Tuesday, June 28, 2011

Dr. Alice Cash and the Mozart Effect

The "Mozart Effect" craze began in 1993 when Rauscher, Shaw, and Ky published an article stating that after listening to a Mozart sonata, 36 college students showed an increase on spatial reasoning scores compared to students who listened to a relaxation tape or sat in silence. Somehow, these very specific results have been morphed by teachers, parents, and entrepreneurs into the general idea that listening to classical music can make people smarter. Despite missing a testable explanation as to why Mozart music had this effect or a successful replication of this experiment, the Mozart Effect still lives on today.
Beside convincing parents that they need to make their kids listen to classical
music, Mozart Effect has also led to a market for music that claims to aid the sick.
Dr. Alice Cash is a motivational speaker and the owner of Healing Music Enterprises, a company that sells CDs which claim to help preserve the memory of patients with Alzheimer's Disease and Dementia. These products may appeal to a family distraught over the diagnosis of a loved one, but Dr. Cash's website lacks any real medical proof.
First, Dr. Alice Cash repeatedly refers to herself as "doctor" and even appears in various pictures wearing a lab coat and stethoscope. This offers the allusion that she is a medical doctor when in reality she holds a PhD in musicology. Musicology is the scholarly study of music and a degree in this area would not make her an expert in Alzheimer's Disease or Dementia. However, her overuse of the title "Doctor" leads people to believe that she is an expert in these mentally degenerative diseases.

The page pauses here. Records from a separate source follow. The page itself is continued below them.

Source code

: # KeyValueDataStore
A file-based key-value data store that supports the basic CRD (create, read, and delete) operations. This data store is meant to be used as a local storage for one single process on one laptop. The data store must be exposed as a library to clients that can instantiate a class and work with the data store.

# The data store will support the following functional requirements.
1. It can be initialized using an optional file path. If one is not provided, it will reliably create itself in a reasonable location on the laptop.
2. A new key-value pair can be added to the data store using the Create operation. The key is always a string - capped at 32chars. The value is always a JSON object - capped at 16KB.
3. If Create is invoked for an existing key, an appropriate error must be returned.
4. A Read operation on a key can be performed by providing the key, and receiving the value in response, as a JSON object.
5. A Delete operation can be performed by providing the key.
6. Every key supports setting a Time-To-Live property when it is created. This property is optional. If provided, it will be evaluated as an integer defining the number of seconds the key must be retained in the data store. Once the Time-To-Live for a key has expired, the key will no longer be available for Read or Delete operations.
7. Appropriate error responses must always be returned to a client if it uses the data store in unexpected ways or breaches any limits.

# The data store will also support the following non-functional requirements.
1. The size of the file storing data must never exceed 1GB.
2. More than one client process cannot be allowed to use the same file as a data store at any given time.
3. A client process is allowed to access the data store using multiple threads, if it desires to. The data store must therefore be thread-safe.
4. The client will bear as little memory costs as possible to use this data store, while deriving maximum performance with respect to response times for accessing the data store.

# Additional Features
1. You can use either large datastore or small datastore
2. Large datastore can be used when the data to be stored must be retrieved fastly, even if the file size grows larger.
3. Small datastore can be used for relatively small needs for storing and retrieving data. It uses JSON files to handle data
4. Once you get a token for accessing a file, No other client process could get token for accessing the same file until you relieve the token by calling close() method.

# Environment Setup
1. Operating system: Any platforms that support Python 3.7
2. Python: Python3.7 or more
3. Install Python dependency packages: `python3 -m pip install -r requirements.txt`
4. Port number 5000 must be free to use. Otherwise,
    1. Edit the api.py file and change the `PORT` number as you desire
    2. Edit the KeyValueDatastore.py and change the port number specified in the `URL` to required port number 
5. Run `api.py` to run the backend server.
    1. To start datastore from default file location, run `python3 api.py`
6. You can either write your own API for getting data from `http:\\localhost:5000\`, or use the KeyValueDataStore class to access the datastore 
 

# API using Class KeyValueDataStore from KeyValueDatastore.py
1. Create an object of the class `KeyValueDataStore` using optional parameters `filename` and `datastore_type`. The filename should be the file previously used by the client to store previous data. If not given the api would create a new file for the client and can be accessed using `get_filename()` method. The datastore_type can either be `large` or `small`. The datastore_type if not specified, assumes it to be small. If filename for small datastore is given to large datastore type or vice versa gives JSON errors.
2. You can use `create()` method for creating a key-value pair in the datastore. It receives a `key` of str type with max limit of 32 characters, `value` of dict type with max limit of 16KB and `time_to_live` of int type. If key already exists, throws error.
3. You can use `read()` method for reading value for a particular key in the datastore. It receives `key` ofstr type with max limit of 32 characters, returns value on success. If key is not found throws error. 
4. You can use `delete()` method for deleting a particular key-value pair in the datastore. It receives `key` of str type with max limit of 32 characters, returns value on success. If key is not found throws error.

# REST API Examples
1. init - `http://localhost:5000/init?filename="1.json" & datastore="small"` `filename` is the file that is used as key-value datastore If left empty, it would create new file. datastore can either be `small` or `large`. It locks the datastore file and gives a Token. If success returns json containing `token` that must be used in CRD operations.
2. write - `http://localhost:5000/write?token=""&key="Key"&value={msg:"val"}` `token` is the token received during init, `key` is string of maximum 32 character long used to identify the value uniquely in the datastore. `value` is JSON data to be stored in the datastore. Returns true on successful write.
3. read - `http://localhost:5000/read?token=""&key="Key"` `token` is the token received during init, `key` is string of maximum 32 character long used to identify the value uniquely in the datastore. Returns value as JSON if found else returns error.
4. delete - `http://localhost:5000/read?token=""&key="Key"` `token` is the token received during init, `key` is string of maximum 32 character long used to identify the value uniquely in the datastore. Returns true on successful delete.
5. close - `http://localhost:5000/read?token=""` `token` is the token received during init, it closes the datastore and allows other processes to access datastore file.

Second, her website displays many positive reviews of her products and seminars without specific scientific proof that her methods are effective. These reviews praise her as a "wonderful woman" who is knowledgeable in "music and brain functioning". However, when Dr. Cash explains the reasoning behind these success stories, she simply says that doctors have known for years that patients with various dementias respond powerfully to familiar music. Her vague explanation without referencing any reputable sources leads one to believe that there is no scientific basis behind any of her claims.

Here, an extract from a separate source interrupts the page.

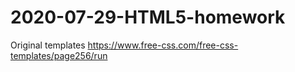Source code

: # 2020-07-29-HTML5-homework
Original templates
https://www.free-css.com/free-css-templates/page256/run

Despite the faults with Dr. Alice Cash's website, I can understand why someone might try her therapy. Alternative therapies are attractive to patients who can no longer be helped my traditional medicine. Also, it is natural for people want to try any treatment that could possibly help a loved one when a devastating diagnosis such as dementia is made. Dr. Cash caters to this desire in people by falsely giving the image that she is a medical doctor and by offering vague, unsubstantiated evidence for her claims.